# Applying Inverse Function Theorem to open set $A$ to prove $f^{-1}:f(A) \to A$ is a differentiable map

This is the first question in Spivak's Calculus on Manifolds from the chapter on the Inverse Function Theorem.

Problem 2-36. * Let $A \subset \mathbb{R}^n$ be an open set and $f : A \to \mathbb{R}^n$ a continuously differentiable $1$-$1$ function such that $\det f'(x) \neq 0$ for all $x$. Show that $f(A)$ is an open set and $f^{-1} : f(A) \to A$ is differentiable. Show also that $f(B)$ is open for any open set $B \subset A$.
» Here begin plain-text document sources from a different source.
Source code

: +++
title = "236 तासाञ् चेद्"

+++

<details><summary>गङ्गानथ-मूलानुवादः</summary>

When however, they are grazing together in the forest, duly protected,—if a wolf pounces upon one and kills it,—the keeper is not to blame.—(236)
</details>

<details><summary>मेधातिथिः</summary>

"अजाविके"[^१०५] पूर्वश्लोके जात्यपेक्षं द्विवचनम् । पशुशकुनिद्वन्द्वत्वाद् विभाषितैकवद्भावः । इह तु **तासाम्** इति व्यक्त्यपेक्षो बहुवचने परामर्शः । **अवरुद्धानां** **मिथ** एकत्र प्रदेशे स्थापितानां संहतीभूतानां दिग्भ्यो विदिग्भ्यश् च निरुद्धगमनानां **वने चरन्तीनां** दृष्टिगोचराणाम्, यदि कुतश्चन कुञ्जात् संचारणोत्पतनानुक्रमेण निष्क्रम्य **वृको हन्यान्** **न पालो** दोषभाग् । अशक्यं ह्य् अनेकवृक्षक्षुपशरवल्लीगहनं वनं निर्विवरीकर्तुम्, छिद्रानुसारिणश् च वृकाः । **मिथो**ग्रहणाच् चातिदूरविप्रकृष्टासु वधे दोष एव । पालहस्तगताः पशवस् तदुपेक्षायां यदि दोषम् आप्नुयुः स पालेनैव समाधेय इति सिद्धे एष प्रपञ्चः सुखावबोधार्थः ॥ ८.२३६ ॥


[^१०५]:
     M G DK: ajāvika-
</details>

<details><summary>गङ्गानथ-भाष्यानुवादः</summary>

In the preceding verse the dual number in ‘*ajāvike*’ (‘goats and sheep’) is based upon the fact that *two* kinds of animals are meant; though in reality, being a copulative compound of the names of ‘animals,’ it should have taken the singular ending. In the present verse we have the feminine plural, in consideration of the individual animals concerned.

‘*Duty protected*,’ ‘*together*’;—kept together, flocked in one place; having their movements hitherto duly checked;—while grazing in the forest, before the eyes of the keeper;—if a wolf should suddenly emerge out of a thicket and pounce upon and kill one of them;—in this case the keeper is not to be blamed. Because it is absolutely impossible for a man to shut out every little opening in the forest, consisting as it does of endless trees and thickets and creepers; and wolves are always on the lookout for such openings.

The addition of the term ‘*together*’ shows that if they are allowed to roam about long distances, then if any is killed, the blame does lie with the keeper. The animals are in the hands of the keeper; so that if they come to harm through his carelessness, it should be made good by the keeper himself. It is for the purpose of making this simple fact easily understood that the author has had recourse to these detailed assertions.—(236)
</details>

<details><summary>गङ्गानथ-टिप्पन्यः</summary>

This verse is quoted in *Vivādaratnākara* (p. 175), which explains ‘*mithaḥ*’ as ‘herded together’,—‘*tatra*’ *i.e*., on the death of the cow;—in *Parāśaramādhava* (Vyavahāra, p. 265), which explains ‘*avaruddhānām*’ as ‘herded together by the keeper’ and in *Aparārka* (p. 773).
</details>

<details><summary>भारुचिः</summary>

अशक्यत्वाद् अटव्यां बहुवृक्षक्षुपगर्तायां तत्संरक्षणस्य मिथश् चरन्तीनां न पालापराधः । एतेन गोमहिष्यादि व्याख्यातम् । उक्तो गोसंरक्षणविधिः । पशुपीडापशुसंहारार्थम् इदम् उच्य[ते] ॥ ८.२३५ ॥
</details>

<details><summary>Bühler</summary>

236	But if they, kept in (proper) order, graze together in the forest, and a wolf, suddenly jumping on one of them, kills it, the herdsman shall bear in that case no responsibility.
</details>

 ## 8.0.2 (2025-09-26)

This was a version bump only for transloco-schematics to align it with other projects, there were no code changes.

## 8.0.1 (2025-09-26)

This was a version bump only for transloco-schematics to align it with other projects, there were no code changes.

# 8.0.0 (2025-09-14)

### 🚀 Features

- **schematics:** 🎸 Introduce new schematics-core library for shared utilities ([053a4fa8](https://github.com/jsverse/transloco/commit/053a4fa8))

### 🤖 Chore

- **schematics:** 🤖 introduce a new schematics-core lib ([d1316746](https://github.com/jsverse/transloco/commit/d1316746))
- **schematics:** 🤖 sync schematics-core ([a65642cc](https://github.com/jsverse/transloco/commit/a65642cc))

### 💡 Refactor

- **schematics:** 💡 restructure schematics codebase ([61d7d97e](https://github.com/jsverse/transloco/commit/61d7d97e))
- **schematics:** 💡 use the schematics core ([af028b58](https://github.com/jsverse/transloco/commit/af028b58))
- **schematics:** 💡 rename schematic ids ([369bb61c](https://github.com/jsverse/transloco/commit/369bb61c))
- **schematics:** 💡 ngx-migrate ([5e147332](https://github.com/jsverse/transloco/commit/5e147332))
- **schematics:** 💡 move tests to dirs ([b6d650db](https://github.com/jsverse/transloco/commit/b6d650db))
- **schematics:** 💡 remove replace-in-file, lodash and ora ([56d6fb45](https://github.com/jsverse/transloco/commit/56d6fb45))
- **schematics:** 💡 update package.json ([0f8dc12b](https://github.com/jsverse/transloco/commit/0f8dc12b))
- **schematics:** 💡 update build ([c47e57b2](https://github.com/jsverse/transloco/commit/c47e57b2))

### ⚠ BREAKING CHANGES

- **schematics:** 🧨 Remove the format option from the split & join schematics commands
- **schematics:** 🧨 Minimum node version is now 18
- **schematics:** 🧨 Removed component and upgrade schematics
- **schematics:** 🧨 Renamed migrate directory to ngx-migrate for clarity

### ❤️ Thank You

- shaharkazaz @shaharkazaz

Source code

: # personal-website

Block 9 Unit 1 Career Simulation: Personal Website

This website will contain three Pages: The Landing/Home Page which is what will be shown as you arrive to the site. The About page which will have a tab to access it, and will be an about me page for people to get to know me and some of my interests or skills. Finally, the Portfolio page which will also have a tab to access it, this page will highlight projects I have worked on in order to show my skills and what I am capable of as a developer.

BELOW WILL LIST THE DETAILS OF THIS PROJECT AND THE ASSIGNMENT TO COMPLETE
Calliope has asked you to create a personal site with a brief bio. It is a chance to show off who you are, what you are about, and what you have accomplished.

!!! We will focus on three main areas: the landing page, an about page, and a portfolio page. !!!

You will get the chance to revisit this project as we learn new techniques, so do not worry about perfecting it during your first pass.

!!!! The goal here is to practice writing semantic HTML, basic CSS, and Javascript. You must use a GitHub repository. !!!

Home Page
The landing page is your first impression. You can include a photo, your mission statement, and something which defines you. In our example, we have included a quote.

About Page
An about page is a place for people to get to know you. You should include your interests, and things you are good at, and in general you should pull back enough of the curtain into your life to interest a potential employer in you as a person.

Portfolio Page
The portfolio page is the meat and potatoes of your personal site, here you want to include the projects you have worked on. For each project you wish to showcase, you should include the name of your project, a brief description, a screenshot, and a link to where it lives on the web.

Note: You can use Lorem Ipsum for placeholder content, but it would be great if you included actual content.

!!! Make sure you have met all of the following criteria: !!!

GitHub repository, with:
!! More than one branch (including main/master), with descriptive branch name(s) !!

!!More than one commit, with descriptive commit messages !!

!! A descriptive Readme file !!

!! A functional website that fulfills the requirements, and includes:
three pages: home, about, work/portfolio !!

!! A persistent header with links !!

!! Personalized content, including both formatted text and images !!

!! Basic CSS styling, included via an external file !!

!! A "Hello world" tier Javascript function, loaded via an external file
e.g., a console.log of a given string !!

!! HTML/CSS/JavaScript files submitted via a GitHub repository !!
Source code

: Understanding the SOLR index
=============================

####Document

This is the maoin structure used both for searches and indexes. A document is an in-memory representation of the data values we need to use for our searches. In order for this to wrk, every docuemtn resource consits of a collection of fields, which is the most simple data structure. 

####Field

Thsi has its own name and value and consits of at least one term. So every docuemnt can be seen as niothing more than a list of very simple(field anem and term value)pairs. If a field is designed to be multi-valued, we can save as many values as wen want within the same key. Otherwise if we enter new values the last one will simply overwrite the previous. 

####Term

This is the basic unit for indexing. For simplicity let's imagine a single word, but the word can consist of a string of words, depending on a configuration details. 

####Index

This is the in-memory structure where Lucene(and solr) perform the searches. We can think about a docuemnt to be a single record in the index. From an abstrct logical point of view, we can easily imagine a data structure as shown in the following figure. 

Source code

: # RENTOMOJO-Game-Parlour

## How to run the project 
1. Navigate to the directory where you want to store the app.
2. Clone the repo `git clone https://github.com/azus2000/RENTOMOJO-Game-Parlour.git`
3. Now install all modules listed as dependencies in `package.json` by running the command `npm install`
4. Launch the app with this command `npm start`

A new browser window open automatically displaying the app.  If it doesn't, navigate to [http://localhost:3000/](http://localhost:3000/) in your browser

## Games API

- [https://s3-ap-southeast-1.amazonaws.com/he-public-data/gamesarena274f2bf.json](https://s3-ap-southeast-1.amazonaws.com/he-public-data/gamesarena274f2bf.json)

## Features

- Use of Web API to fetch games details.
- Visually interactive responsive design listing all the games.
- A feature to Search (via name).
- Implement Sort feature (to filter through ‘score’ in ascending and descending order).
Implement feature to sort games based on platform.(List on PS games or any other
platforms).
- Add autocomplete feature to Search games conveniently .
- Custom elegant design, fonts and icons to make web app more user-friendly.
To prove that $f^{-1}:f(A) \to A$ is differentiable, I began by applying the Inverse Function Theorem to some $x\in A$, which gives an inverse function from some subset of $f(A)$, lets call it $W_{f(x)}$ to a subset of $A$, called $V_x$, thus giving $f^{-1}:W_{f(x)} \to V_x$ as a differentiable map. How then is $f^{-1}:f(A) \to A$ differentiable? Do I generate inverse functions for each $y\in f(A)$ and define $f^{-1}:f(A) \to A$ as a piecewise function such that $f^{-1}:W_{f(x_1)} \to V_{x_1}$ is the function that applies when we are mapping an element that's contained in $W_{f(x_1)}$? Or, do I just need one of the differentiable maps $f^{-1}:W_{f(x)} \to V_x$ to prove this?

Thanks in advance.

• If $f$ is locally invertible, that means it is locally an open map. Use that $f(\cup A_\alpha) = \cup f(A_\alpha).$ – Will M. Jun 12 '18 at 22:52
• $f^{-1} : f(A) \to A$ is differentiable at every $f(x) \in f(A)$ since we have neighbourhood $W_{f(x)}$ such that $f^{-1}|_{W_{f(x)}} : W_{f(x)} \to V_{x}$ is differentiable at every point in $W_{f(x)}$. – kelvinn aja Jun 13 '18 at 1:43
• @Sou Thanks! that clears it up – john fowles Jun 13 '18 at 14:26

## 1 Answer

From the comments above.

The function $f^{-1} : f(A) \to A$ is said to be differentiable if it is differentiable at each point in the domain, that is, at each $f(x) \in f(A)$. Since for each point we have a neighbourhood $W_{f(x)} \subseteq f(A)$ of $f(x)$ and a neighbourhood $V_x \subseteq A$ of $x$ such that $$f^{-1}|_{W_{f(x)}} : W_{f(x)} \to V_x$$ is differentiable, we have shown that $f^{-1} : f(A) \to A$ is differentiable.